Mayor Michael Bloomberg said the shortages could last another two weeks and that only a quarter of the city's petrol stations were open. Some had no power and others could not get fuel from terminals.

"This is designed to let everybody have a fair chance," Mr Bloomberg said of the new system, based on even and odd-numbered registration plates, that lets drivers fill up every other day.

But Mr Bloomberg's estimate was countered by the Energy Department, which said that more than 70% of the city's stations had petrol available for sales.

The queues appeared to shrink yesterday. "It's a lot better," said Manhattan driver Luis Cruz. "A couple of days ago I waited four hours. They should have done this a long time ago."

The line to his garage was just a block and a half long. Before yesterday, some lines stretched for a mile or more.

Superstorm Sandy killed more than 100 people in several states, most of them in New York and New Jersey, and its damage has been estimated at up to 50 billion dollars (£31.4bn), making it the second most expensive storm in US history, behind Hurricane Katrina in 2005.

White House press secretary Jay Carney said President Barack Obama planned to travel to New York to see recovery efforts and meet affected families, and response teams.

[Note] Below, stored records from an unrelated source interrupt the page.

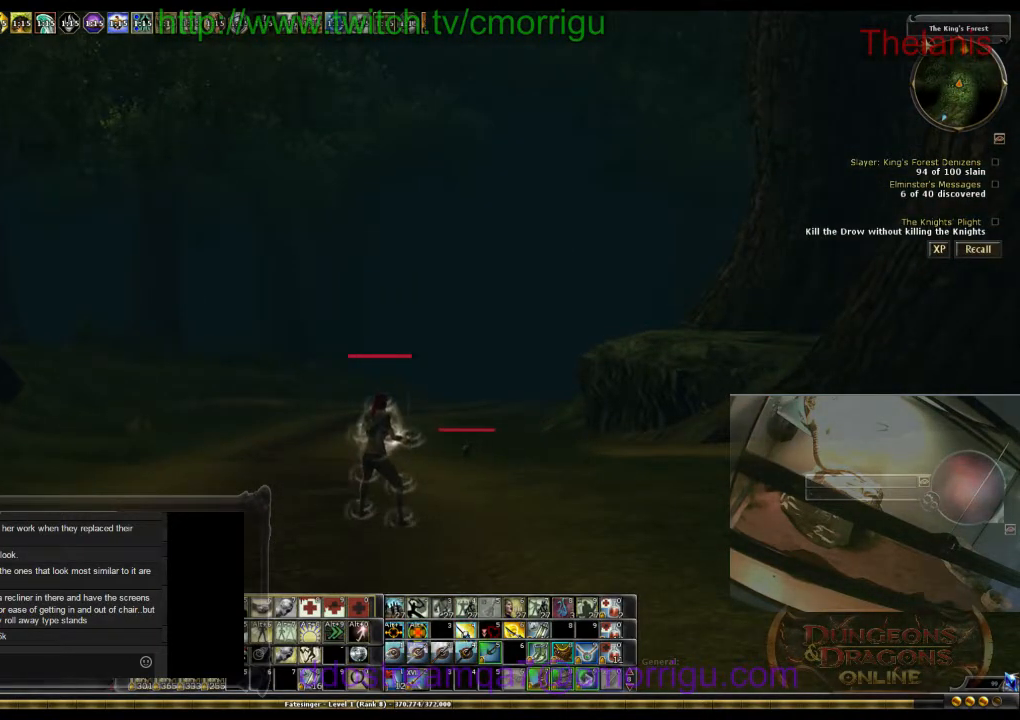
{"keys": [], "events": []}
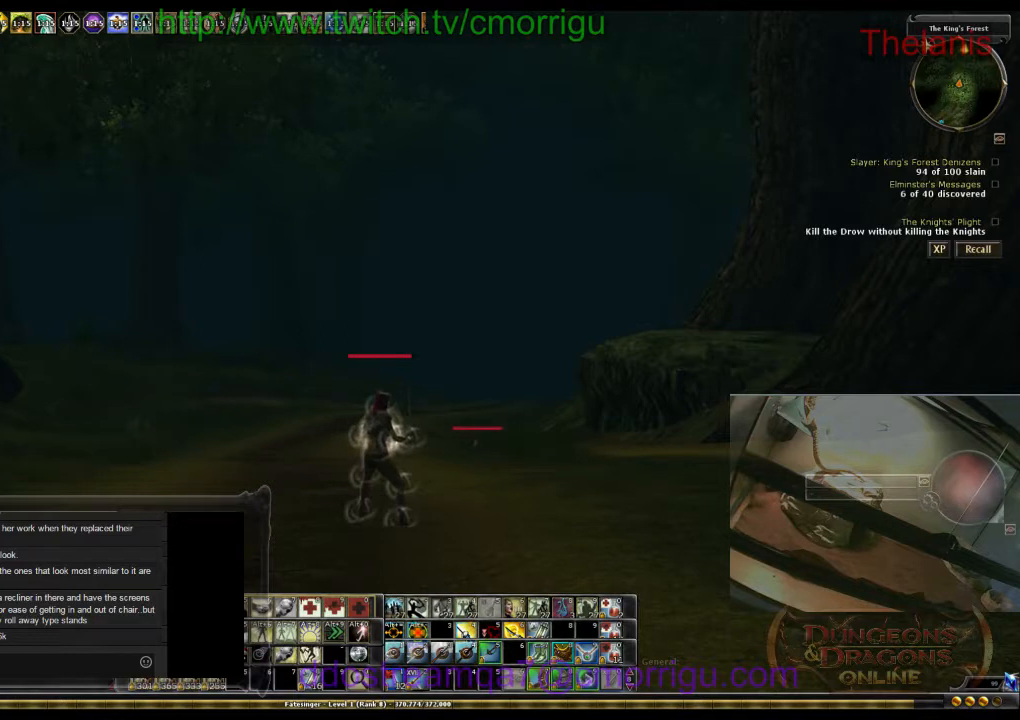
{"keys": [], "events": []}
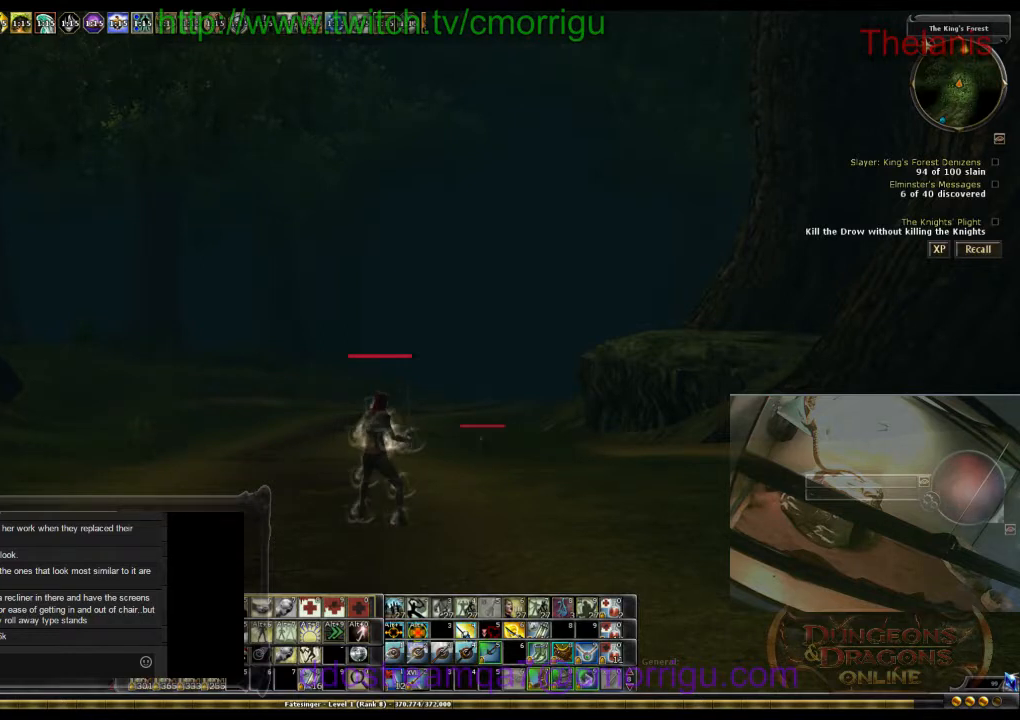
{"keys": [], "events": []}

He visited New Jersey shortly after Sandy hit, but Mr Bloomberg asked him not come to New York because a presidential visit would complicate recovery efforts in the city.

By yesterday the Red Cross had raised 117 million dollars in donations and pledges for relief work across 10 states, the District of Columbia and Puerto Rico. The Salvation Army raised five million dollars online and by phone.

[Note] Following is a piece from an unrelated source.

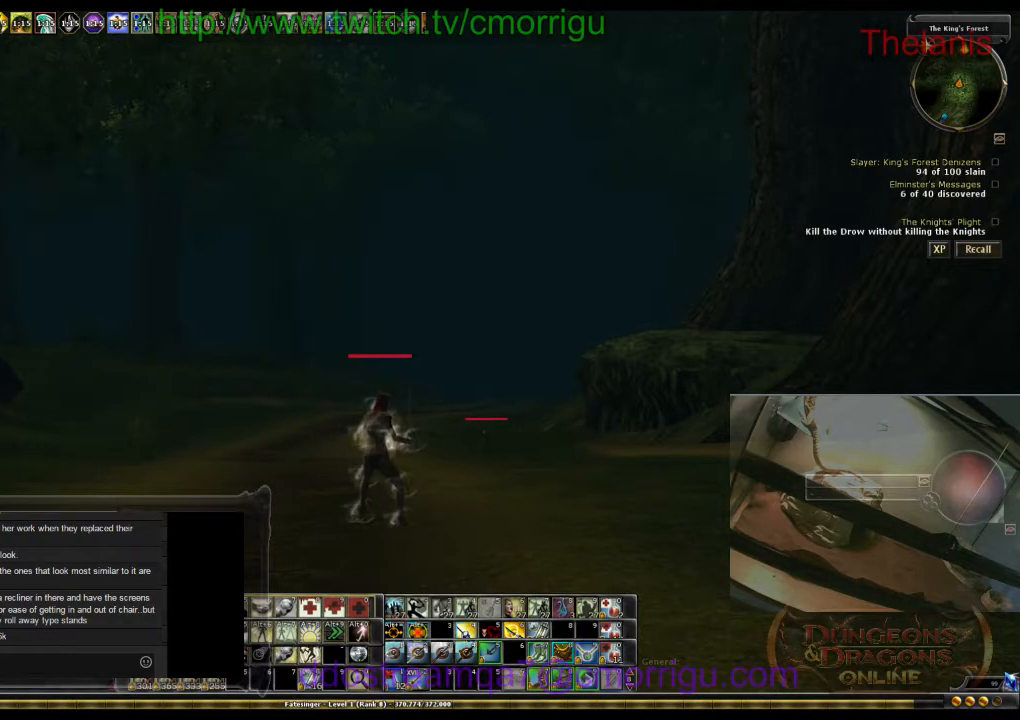
{"keys": [], "events": []}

Red Cross senior vice president Roger Lowe said it would probably be the charity's largest US effort since Katrina.

Salvation Army Major Darryl Leedom said the population density of the US Northeast might require a response that surpasses Katrina in the number of people served and resources required.

The Red Cross said it had deployed nearly every emergency response vehicle in its fleet with 5,800 workers and volunteers. It has served more than 3.2 million meals and snacks and provided more than 110,000 shelter stays along with other charities and government agencies.

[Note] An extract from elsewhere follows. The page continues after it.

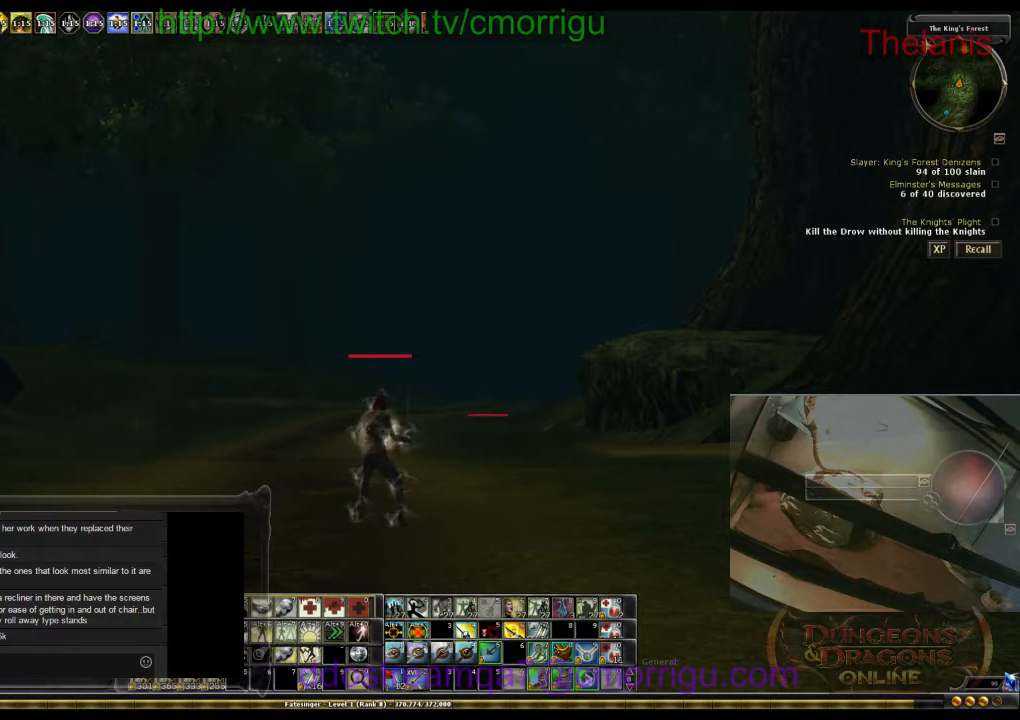
{"keys": [], "events": []}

The Federal Emergency Management Agency said it had started to move several hundred mobile homes into New York and New Jersey for the tens of thousands who have to leave their damaged homes as winter weather arrives.

The Energy Department has said the superstorm also left more people in the dark than any other storm in US history. At the peak, more than 8.5 million homes and businesses across 21 states lost power.

As drivers waited on police-monitored lines for petrol, thousands more in the region got their power back for the first time since Sandy came ashore 12 days ago.

Still, nearly 400,000 customers were without power in New Jersey and the New York City area. President Obama, who visited the battered Jersey coast two days after the storm, said he would survey the damage from the storm in New York next week.

An angry New York governor Andrew Cuomo had blasted the local utility companies as unprepared and badly managed.

"It's unacceptable the longer it goes on because the longer it goes on, people's suffering is worse," he said on Thursday.

The firms have said they are dealing with damage unprecedented in its scope.

A new, weaker storm on Wednesday dropped a layer of wet snow and knocked out power to more than 200,000 customers in New York and New Jersey, erasing some of the progress made by utility crews.

The Edison Electric Institute, the industry's main lobbying group, has called restoring power in Sandy's wake the "single biggest task the utility industry has ever faced".